## Text provided
Visualizing in Star Coordinates.
Musk Molecule Data (166 features): Visualized in Parallel Coordinates and Shifted Paired Coordinates, with covariance sorting and pure interval visualization.
Sorting by covariances of attribute v7 against all other features still in Parallel Coordinates.
Hiding the classifiable cases with single attribute pure intervals which cover 5% threshold of class or dataset visualized in Parallel Coordinates.
Visualizing the Musk molecule 166 feature data in Shifted Paired Coordinates.
Sorting by covariances of attribute v7 against all other features still in Shifted Paired Coordinates.
Hiding the classifiable cases with single attribute pure intervals which cover 5% threshold of class or dataset visualized in Shifted Paired Coordinates.
- Cross-platform support: Runs on any platform with a Java runtime environment.
- CSV Data Handling: Load and display CSV data in a tabular view.
- Plot Screenshots: Capture plot screenshots using the space bar (currently available in Shifted Paired Coordinates, with plans to extend to other plots).
- Normalization: Normalize numerical columns.
- Missing Data Highlighting: Identify and highlight missing data.
- Covariance Matrix: Display a covariance matrix with a heatmap overlay.
- Covariance Sorting: Sort columns by the covariance of all attributes against a selected attribute.
- Multiple Visualizations: Visualize data using heatmaps, Parallel Coordinates, Shifted Paired Coordinates, Static Circular Coordinates, and Star Coordinates.
- Row Manipulation: Insert, delete, clone, copy contents, and edit individual cell values.
- Customization: Customize font color, class color, class point style, and highlight class fields.
- Data Export: Export modified data to CSV.
- Rule Testing: Test classification rules and display results in a Confusion Matrix.
- Rule Serialization: Save (only locally) and reload classification rules.
- Row Highlighting: Highlight selected rows in visualization views.
- Pure Region Discovery: Discover and highlight pure regions where all data points belong to the same class.
- Rule Combination: Combine rules to maintain the largest surrounding pure rule.

## Supplied material

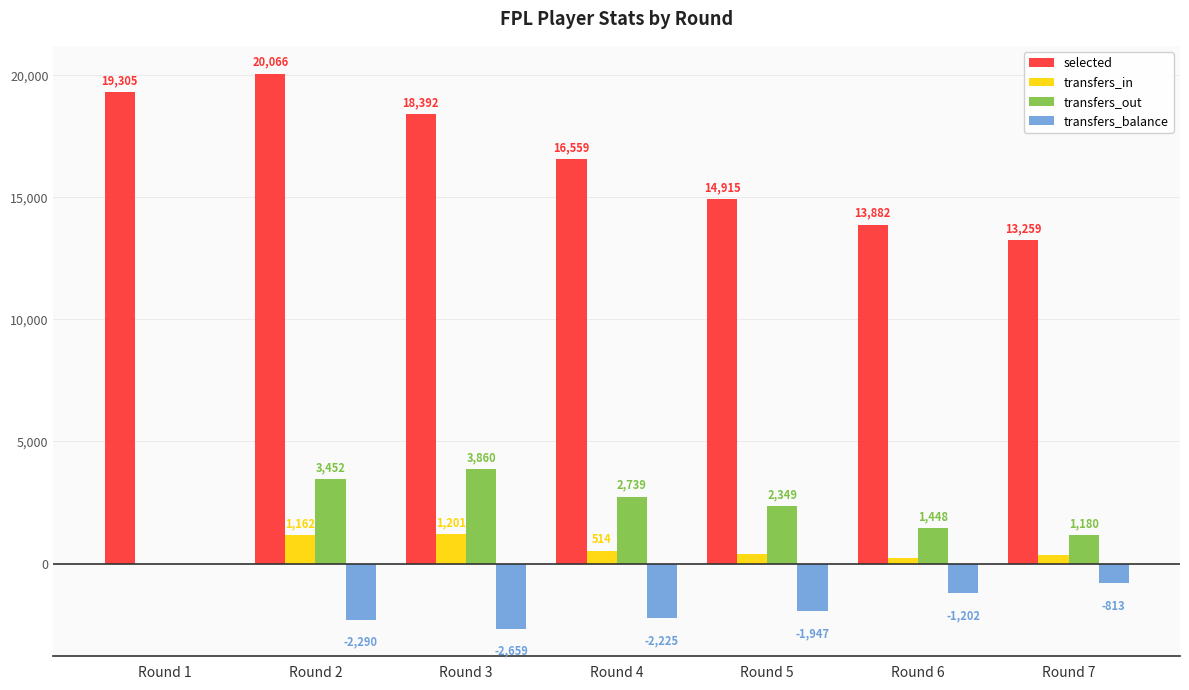

Where does the selected series first go above 16559?

Round 1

## Problem set
**A)** In the feature list, rewrite the line beginning "Multiple Visualizations" as a bulleted list of the visualization types it names.
**B)** According to the feature list, which key captures plot screenshots?

## Your responses
**A)**
- Heatmaps
- Parallel Coordinates
- Shifted Paired Coordinates
- Static Circular Coordinates
- Star Coordinates

**B)** The space bar.